In this 500th anniversary of the Reformation, our Sunday School class at Immanuel Presbyterian Church is considering what the reformation changed.
Yesterday we heard from Jennifer Powell McNutt about the Reformation and the vernacular Bible.
It was an intriguing lecture that offered some fresh insights both into the things the Reformation changed as well as the things it didn’t. McNutt is co-editor of the 2017 IVP Academic book, The People’s Book: The Reformation and the Bible.
In her lecture Jennifer touched on three common misconceptions about the Bible and the Reformation that require revision.
- Vernacular Bibles did not exist before the Reformation. False. Prior to Luther’s translation there were 18 German translations of portions of the Bible. These were more readily comparable to modern “paraphrases”–heavily interpreted in order to aid comprehension.

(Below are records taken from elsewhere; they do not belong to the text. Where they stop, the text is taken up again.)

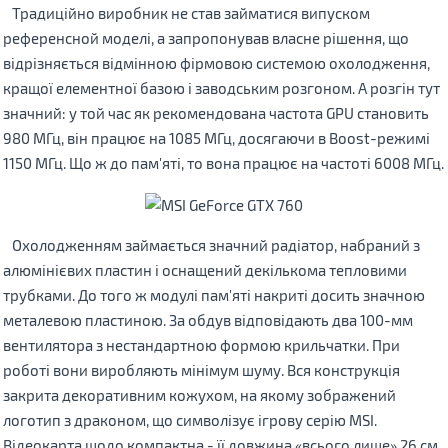
Традиційно виробник не став займатися випуском
референсной моделі, а запропонував власне рішення, що
відрізняється відмінною фірмовою системою охолодження,
кращої елементної базою і заводським розгоном. А розгін тут
значний: у той час як рекомендована частота GPU становить
980 МГц, він працює на 1085 МГц, досягаючи в Boost-режимі
1150 МГц. Що ж до пам'яті, то вона працює на частоті 6008 МГц.
Охолодженням займається значний радіатор, набраний з
алюмінієвих пластин і оснащений декількома тепловими
трубками. До того ж модулі пам'яті накриті досить значною
металевою пластиною. За обдув відповідають два 100-мм
вентилятора з нестандартною формою крильчатки. При
роботі вони виробляють мінімум шуму. Вся конструкція
закрита декоративним кожухом, на якому зображений
логотип з драконом, що символізує ігрову серію MSI.
Відеокарта щодо компактна - її довжина «всього лише» 26 см,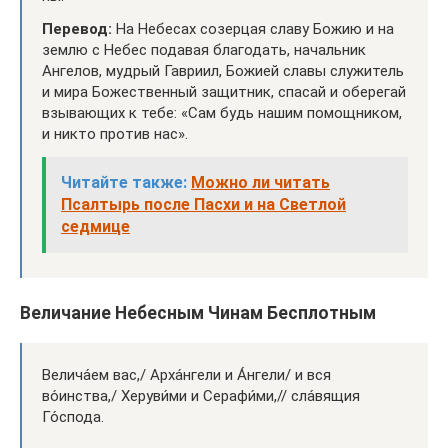
Перевод:
На Небесах созерцая славу Божию и на
землю с Небес подавая благодать, начальник
Ангелов, мудрый Гавриил, Божией славы служитель
и мира Божественный защитник, спасай и оберегай
взывающих к тебе: «Сам будь нашим помощником,
и никто против нас».
Читайте также:
Можно ли читать
Псалтырь после Пасхи и на Светлой
седмице
Величание Небесным Чинам Бесплотным
Велича́ем вас,/ Арха́нгели и А́нгели/ и вся
во́инства,/ Херуви́ми и Серафи́ми,// сла́вящия
Го́спода.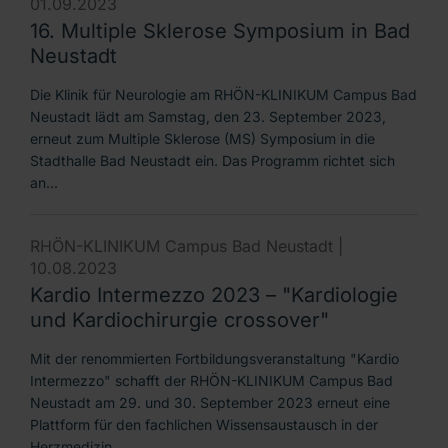
01.09.2023
16. Multiple Sklerose Symposium in Bad
Neustadt
Die Klinik für Neurologie am RHÖN-KLINIKUM Campus Bad
Neustadt lädt am Samstag, den 23. September 2023,
erneut zum Multiple Sklerose (MS) Symposium in die
Stadthalle Bad Neustadt ein. Das Programm richtet sich
an…
RHÖN-KLINIKUM Campus Bad Neustadt |
10.08.2023
Kardio Intermezzo 2023 – "Kardiologie
und Kardiochirurgie crossover"
Mit der renommierten Fortbildungsveranstaltung "Kardio
Intermezzo" schafft der RHÖN-KLINIKUM Campus Bad
Neustadt am 29. und 30. September 2023 erneut eine
Plattform für den fachlichen Wissensaustausch in der
Herzmedizin.…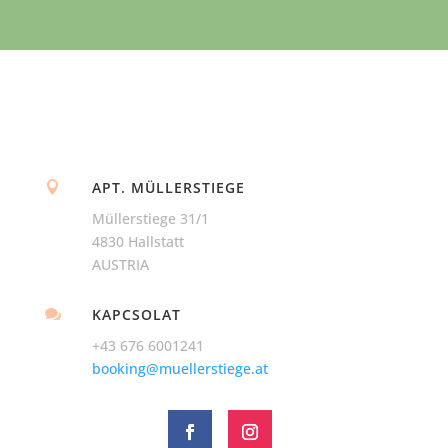
APT. MÜLLERSTIEGE

Müllerstiege 31/1
4830 Hallstatt
AUSTRIA
KAPCSOLAT

+43 676 6001241
booking@muellerstiege.at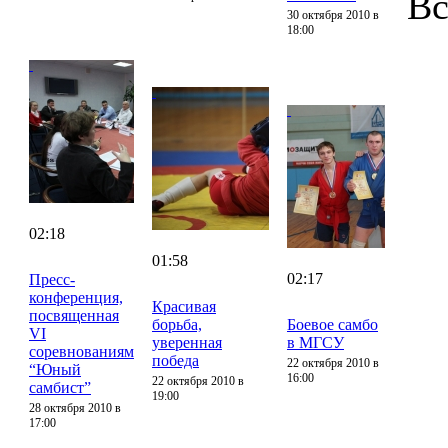
Вс
30 октября 2010 в
18:00
02:18
01:58
02:17
Пресс-
конференция,
Красивая
посвященная
борьба,
Боевое самбо
VI
уверенная
в МГСУ
соревнованиям
победа
22 октября 2010 в
“Юный
16:00
22 октября 2010 в
самбист”
19:00
28 октября 2010 в
17:00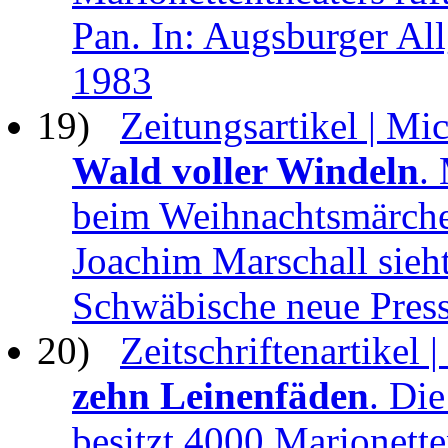
Pan. In: Augsburger Al
1983
19)
Zeitungsartikel | Mi
Wald voller Windeln
.
beim Weihnachtsmärche
Joachim Marschall sieht
Schwäbische neue Pres
20)
Zeitschriftenartikel
zehn Leinenfäden
. Di
besitzt 4000 Marionette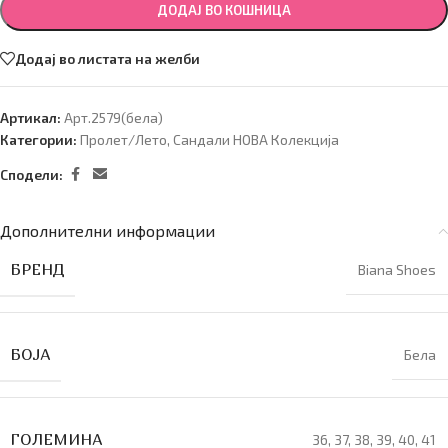
ДОДАЈ ВО КОШНИЦА
Додај во листата на желби
Артикал:
Арт.2579(бела)
Категории:
Пролет/Лето
,
Сандали НОВА Колекција
Сподели:
Дополнителни информации
БРЕНД
Biana Shoes
БОЈА
Бела
ГОЛЕМИНА
36
,
37
,
38
,
39
,
40
,
41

- Lay Christians were prohibited from engaging vernacular Bibles before the Reformation. False. There was no universal, categorical objection to vernacular translations. Often where translations were banned, the action had been taken on the basis of the translators beliefs (i.e., Wycliffe) rather than on the translation itself.
- Protestants abandoned the Latin Bible after the Reformation. Latin continued to be the language of scholarship and high culture after the Reformation. The educated continued to read and write in Latin.